Selon le Dr Malhotra, il aurait été victime d’une vengeance suite à une négligence médicale alléguée concernant le père de Kishan Hazareesing, qui est décédé à l’hôpital après avoir reçu des soins à la clinique Medpoint auparavant. Le médecin a affirmé avoir été «très frustré» après ce décès. Son équipe, a-t-il dit, avait fait de son mieux pour sauver ce patient qui souffrait de plusieurs complications de santé et que lui-même avait personnellement assisté la famille lorsqu’il a fallu prendre des décisions importantes.
Il a ajouté qu’un chest physician avait expliqué à Kishan Hazareesing l’importance d’une intervention chirurgicale dans le cas de son père et les risques qu’il y avait mais qu’il n’y a pas eu d’opération. Le patient a été transféré à l’hôpital SSRN avant de rendre l’âme peu après. Tout cela prouve, selon lui, que la direction de la clinique a agi de bonne foi. La famille, dit-il, s’est laissé guider par des informations erronées.

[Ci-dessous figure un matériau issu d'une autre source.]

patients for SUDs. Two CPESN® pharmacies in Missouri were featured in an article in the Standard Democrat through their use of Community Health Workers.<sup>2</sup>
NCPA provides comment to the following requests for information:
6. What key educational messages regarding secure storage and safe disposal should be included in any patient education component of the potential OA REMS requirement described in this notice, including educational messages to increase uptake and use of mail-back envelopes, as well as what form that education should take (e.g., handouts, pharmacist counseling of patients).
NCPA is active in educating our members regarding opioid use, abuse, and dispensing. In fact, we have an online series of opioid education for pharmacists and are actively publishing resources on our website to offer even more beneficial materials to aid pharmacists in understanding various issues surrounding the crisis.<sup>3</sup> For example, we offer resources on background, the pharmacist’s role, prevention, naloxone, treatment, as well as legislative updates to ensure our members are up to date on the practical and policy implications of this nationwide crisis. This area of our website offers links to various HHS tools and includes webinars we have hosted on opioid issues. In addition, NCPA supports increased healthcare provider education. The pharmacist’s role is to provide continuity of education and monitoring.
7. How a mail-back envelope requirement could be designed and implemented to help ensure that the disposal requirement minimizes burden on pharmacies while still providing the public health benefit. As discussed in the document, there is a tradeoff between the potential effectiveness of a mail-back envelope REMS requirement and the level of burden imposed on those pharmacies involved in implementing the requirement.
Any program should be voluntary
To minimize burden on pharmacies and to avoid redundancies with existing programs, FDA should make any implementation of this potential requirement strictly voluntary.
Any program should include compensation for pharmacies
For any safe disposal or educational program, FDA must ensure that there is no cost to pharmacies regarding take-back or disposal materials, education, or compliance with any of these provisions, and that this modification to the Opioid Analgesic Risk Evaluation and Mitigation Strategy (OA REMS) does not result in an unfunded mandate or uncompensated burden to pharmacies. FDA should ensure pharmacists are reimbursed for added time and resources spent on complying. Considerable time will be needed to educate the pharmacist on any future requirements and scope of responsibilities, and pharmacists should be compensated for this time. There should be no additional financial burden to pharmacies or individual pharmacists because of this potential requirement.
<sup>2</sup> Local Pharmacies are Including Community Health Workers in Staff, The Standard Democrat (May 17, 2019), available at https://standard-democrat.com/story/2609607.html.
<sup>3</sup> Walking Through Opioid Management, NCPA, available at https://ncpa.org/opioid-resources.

Le Dr Malhotra a raconté que trois jours après que le patient était sorti de la clinique, ses proches lui avaient adressé une lettre demandant des explications sur son état de santé. Ils voulaient savoir, entre autres, pourquoi on lui avait fait passer 18 radiographies. Le Dr Malhotra a précisé qu’il avait envoyé un «full report» aux proches qui auraient été, à un certain moment, «très menaçants» vis-à-vis du personnel soignant de la clinique.
Le gendre de SAJ est aussi revenu sur sa carrière, entamée en 1978. Il était à Maurice, dit-il, pour changer la vie des Mauriciens en termes de facilités médicales. Il voulait, poursuit-il, partager tant de choses encore avec les Mauriciens. Hélas, son agression a gâché ses projets, ses rêves professionnels. «It was a desperate end to my career.»